Andreotti Alessandra, Minicuci Nadia, Kowal Paul, Chatterji Somnath
CNR- Institute of Neuroscience, Padova Section, Padova, Italy.
PLoS One. 2009;4(2):e4426. doi: 10.1371/journal.pone.0004426. Epub 2009 Feb 10.
The World Health Organization (WHO) conducted the World Health Survey (WHS) between 2002 and 2004 in 70 countries to provide cross-population comparable data on health, health-related outcomes and risk factors. The aim of this study was to apply Grade of Membership (GoM) modelling as a means to condense extensive health information from the WHS into a set of easily understandable health profiles and to assign the degree to which an individual belongs to each profile.

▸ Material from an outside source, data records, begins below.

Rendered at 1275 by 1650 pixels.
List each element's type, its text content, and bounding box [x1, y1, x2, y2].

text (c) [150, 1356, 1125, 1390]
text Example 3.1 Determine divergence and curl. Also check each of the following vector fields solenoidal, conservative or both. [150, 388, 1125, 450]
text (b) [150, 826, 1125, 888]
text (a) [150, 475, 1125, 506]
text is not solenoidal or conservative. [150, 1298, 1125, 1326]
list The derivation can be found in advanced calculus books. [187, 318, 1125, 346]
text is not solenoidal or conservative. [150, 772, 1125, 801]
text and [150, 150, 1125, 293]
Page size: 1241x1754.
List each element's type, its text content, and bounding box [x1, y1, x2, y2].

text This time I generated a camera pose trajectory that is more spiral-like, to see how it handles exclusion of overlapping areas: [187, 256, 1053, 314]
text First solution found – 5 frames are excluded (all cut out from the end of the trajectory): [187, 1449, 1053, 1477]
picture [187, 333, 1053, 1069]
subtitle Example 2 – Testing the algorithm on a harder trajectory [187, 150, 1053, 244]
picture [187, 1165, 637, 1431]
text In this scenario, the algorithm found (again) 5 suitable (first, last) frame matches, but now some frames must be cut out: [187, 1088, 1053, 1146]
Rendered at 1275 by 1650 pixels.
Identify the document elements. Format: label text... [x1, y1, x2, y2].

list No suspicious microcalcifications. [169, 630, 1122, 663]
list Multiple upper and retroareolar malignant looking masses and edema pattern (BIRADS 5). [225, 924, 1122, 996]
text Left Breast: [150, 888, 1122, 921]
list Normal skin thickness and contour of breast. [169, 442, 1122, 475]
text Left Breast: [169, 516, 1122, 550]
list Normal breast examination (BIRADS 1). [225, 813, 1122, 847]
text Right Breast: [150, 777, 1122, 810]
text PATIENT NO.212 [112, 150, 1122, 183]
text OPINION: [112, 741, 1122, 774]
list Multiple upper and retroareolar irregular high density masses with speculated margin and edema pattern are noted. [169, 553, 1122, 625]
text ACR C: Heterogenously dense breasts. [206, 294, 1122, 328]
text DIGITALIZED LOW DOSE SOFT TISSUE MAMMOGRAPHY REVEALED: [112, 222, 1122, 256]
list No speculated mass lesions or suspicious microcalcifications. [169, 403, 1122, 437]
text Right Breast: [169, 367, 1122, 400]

This paper described the application of the GoM models to summarize population health status using World Health Survey data. Grade of Membership analysis is a flexible, non-parametric, multivariate method, used to calculate health profiles from WHS self-reported health state and health conditions. The WHS dataset was divided into four country economic categories based on the World Bank economic groupings (high, upper-middle, lower-middle and low income economies) for separate GoM analysis. Three main health profiles were produced for each of the four areas: I. Robust; II. Intermediate; III. Frail; moreover population health, wealth and inequalities are defined for countries in each economic area as a means to put the health results into perspective.
These analyses have provided a robust method to better understand health profiles and the components which can help to identify healthy and non-healthy individuals. The obtained profiles have described concrete levels of health and have clearly delineated characteristics of healthy and non-healthy respondents. The GoM results provided both a useable way of summarising complex individual health information and a selection of intermediate determinants which can be targeted for interventions to improve health. As populations' age, and with limited budgets for additional costs for health care and social services, applying the GoM methods may assist with identifying higher risk profiles for decision-making and resource allocations.
世界卫生组织(WHO)在2002年至2004年期间在70个国家开展了世界卫生调查(WHS),以提供关于健康、健康相关结果和风险因素的跨人群可比数据。本研究的目的是应用隶属度(GoM)建模,将来自WHS的大量健康信息浓缩为一组易于理解的健康概况,并确定个体属于每个概况的程度。
本文描述了GoM模型在利用世界卫生调查数据总结人群健康状况方面的应用。隶属度分析是一种灵活的、非参数的多变量方法,用于根据WHS自我报告的健康状态和健康状况计算健康概况。根据世界银行的经济分组(高收入、中高收入、中低收入和低收入经济体),WHS数据集被分为四个国家经济类别,以进行单独的GoM分析。为这四个领域中的每一个都生成了三个主要的健康概况:I. 强健型;II. 中间型;III. 虚弱型;此外,还为每个经济领域的国家定义了人群健康、财富和不平等状况,以便从整体上看待健康结果。
这些分析提供了一种有力的方法,以更好地理解健康概况及其组成部分,这有助于识别健康和不健康个体。所获得的概况描述了具体的健康水平,并清晰地勾勒出健康和不健康受访者的特征。GoM结果既提供了一种总结复杂个体健康信息的实用方法,又提供了一系列可作为干预目标以改善健康的中间决定因素。随着人口老龄化,以及医疗保健和社会服务额外费用的预算有限,应用GoM方法可能有助于识别高风险概况,以用于决策和资源分配。